[Dataset records]
+ + + +

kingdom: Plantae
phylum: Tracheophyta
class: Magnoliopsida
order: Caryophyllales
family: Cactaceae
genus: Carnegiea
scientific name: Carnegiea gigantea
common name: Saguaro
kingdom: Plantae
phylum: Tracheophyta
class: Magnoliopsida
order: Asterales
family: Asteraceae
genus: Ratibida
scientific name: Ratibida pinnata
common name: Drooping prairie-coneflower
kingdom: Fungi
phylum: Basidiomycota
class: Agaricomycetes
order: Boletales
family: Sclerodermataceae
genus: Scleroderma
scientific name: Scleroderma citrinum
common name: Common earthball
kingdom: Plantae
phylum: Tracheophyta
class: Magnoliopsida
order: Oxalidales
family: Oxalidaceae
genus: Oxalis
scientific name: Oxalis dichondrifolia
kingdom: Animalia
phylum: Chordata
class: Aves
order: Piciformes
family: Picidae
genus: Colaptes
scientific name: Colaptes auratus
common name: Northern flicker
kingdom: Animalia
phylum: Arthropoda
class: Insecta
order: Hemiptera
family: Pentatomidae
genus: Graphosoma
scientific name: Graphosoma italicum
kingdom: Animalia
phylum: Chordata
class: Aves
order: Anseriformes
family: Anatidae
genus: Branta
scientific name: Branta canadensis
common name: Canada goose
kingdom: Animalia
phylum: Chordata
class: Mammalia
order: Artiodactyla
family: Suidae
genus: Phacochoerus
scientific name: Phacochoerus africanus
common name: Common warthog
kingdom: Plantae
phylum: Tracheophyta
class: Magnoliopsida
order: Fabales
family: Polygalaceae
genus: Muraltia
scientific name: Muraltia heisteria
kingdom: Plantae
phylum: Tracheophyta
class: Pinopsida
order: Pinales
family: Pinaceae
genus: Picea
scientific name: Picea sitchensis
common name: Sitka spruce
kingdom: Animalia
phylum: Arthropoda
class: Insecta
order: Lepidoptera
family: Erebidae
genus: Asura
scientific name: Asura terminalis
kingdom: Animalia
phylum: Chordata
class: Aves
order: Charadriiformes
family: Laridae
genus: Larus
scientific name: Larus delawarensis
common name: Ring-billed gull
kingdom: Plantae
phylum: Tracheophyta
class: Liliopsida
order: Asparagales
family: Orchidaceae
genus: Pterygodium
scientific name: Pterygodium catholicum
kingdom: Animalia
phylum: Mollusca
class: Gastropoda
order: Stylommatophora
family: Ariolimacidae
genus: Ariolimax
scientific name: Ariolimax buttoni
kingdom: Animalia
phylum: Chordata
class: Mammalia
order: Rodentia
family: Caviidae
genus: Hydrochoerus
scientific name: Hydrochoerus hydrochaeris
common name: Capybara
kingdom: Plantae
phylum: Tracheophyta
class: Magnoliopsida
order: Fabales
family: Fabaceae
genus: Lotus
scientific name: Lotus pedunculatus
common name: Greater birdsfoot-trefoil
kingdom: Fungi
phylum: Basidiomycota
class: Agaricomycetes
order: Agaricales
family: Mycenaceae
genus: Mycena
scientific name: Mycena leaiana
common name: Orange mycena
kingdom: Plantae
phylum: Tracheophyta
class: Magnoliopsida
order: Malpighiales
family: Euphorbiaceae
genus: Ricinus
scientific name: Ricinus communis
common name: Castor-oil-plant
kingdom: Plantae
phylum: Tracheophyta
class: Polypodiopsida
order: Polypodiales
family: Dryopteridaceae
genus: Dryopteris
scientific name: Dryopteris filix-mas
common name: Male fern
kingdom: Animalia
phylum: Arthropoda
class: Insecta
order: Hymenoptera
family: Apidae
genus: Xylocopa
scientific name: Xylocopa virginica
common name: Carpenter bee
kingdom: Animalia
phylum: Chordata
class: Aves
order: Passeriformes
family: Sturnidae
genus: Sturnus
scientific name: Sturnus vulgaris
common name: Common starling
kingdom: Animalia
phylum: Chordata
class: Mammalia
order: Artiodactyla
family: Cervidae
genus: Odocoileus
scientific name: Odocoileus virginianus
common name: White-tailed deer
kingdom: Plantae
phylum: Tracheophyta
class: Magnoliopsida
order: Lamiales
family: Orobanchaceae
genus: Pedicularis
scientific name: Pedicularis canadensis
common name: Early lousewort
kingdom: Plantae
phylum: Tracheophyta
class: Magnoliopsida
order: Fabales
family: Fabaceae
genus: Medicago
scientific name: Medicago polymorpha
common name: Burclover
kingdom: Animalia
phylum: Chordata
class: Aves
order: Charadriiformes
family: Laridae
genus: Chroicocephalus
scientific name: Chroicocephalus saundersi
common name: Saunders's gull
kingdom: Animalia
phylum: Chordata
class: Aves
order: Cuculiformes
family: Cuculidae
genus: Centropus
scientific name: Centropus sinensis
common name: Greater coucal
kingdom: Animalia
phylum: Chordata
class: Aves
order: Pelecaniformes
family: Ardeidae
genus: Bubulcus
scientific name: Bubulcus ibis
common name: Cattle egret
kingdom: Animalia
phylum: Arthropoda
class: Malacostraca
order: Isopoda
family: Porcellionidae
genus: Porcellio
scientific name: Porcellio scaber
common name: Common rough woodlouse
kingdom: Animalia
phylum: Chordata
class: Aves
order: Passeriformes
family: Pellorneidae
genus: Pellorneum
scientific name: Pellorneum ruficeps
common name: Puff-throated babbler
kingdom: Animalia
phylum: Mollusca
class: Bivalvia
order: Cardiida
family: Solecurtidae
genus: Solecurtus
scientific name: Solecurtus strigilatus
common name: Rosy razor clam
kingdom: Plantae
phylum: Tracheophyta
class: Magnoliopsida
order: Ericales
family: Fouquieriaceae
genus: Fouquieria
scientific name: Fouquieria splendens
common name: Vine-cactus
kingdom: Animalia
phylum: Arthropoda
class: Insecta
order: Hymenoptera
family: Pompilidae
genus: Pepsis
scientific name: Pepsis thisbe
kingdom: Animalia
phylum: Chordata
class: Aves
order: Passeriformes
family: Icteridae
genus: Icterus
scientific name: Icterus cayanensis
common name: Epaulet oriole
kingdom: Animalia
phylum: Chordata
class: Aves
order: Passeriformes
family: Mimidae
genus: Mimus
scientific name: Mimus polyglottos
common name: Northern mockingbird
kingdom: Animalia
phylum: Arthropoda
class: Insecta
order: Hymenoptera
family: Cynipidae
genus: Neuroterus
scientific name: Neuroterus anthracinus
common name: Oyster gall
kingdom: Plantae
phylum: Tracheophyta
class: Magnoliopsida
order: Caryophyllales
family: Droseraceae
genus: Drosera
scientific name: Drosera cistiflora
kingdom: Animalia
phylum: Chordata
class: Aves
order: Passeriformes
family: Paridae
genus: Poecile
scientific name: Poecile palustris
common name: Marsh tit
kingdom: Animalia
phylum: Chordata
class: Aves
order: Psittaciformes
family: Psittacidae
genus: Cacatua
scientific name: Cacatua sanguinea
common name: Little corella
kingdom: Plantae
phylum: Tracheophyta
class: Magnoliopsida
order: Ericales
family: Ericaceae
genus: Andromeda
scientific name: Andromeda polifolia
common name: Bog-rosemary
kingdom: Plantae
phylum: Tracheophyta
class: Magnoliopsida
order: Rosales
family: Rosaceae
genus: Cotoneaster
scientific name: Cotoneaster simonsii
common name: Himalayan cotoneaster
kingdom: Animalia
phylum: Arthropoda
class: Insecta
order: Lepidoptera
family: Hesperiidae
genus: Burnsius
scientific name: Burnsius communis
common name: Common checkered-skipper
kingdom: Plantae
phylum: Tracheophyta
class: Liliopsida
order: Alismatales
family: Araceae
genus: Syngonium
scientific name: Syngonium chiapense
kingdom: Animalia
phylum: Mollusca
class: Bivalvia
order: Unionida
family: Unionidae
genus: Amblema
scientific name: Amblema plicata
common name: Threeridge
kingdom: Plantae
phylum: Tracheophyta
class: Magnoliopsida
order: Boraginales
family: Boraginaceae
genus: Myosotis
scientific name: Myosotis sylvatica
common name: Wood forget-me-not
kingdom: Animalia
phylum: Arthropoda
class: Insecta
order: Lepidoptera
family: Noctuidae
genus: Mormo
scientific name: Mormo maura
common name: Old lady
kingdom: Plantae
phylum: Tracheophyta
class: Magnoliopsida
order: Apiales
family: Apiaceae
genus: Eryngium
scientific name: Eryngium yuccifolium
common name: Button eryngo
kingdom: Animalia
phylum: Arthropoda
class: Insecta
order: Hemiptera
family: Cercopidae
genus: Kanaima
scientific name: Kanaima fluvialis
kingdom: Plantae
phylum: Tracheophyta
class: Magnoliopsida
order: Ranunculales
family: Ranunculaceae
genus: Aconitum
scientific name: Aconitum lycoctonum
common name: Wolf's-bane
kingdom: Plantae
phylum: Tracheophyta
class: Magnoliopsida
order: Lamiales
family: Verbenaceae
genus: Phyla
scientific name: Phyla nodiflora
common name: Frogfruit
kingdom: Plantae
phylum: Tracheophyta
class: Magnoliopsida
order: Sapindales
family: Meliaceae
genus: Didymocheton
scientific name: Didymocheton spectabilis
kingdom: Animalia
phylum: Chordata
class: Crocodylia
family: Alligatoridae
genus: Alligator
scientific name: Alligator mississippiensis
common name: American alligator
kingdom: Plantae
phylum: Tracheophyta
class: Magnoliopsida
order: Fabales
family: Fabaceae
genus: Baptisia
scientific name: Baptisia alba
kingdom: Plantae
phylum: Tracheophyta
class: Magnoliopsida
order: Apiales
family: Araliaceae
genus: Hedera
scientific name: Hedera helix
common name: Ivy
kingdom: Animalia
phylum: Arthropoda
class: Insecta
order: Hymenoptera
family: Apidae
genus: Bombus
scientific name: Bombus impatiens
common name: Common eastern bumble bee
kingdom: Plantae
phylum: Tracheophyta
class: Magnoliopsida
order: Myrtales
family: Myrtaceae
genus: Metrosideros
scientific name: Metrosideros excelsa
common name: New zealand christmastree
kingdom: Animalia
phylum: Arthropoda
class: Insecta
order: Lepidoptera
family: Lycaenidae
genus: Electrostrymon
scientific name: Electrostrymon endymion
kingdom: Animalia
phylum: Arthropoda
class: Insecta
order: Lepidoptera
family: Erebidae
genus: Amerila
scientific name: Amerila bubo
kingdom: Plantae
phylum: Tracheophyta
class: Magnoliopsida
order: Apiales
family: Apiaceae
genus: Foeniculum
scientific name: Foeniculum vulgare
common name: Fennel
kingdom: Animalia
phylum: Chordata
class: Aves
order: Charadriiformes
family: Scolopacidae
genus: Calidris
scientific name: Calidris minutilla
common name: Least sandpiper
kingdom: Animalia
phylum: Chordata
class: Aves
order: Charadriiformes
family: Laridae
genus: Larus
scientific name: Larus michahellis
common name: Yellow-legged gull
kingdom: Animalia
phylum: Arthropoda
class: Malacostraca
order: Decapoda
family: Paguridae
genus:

+ + + +

- **EXERCISE AIM**
Substitute "division" for "phylum" in the material from the line with "common name: Button eryngo" up to and including the line with "family: Ranunculaceae", keeping all else unchanged. Give back only those lines.

- **TASK ANSWER**
common name: Button eryngo
kingdom: Animalia
division: Arthropoda
class: Insecta
order: Hemiptera
family: Cercopidae
genus: Kanaima
scientific name: Kanaima fluvialis
kingdom: Plantae
division: Tracheophyta
class: Magnoliopsida
order: Ranunculales
family: Ranunculaceae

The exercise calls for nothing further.